> _Items from a dataset_:
----

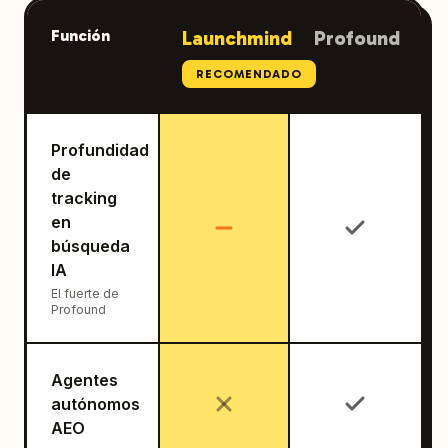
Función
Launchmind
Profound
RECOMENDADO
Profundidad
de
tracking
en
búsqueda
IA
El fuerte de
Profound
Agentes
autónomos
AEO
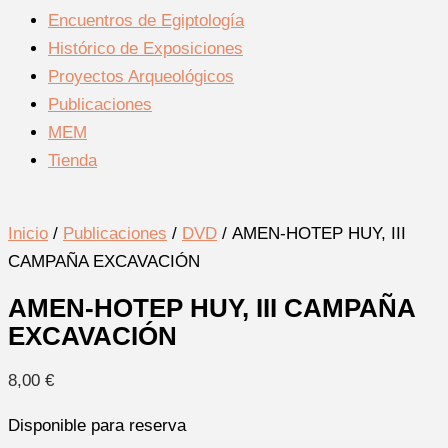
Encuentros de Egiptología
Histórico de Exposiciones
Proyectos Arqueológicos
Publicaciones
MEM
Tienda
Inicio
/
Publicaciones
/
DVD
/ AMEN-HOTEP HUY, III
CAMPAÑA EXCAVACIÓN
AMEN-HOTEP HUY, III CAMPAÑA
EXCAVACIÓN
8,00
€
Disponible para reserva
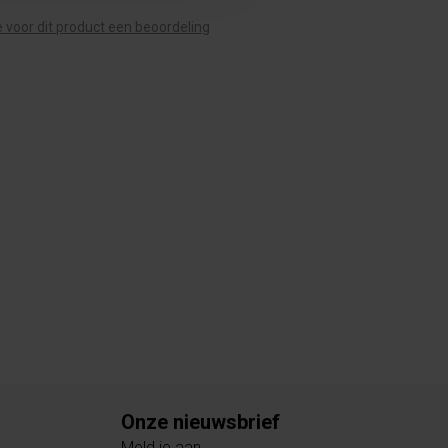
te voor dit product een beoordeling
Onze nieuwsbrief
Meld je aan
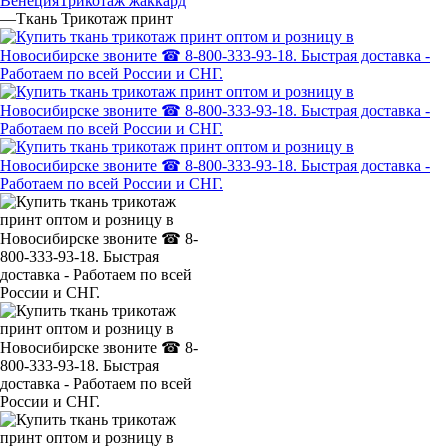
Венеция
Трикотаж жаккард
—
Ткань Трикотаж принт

----

> _Required action_:
Restate the records above verbatim. Pictures stay out.

> _Solution for this task_:
Función
Launchmind
Profound
RECOMENDADO
Profundidad
de
tracking
en
búsqueda
IA
El fuerte de
Profound
Agentes
autónomos
AEO
Encuentros de Egiptología
Histórico de Exposiciones
Proyectos Arqueológicos
Publicaciones
MEM
Tienda
Inicio
/
Publicaciones
/
DVD
/ AMEN-HOTEP HUY, III
CAMPAÑA EXCAVACIÓN
AMEN-HOTEP HUY, III CAMPAÑA
EXCAVACIÓN
8,00
€
Disponible para reserva
te voor dit product een beoordeling
Onze nieuwsbrief
Meld je aan
Венеция
Трикотаж жаккард
—
Ткань Трикотаж принт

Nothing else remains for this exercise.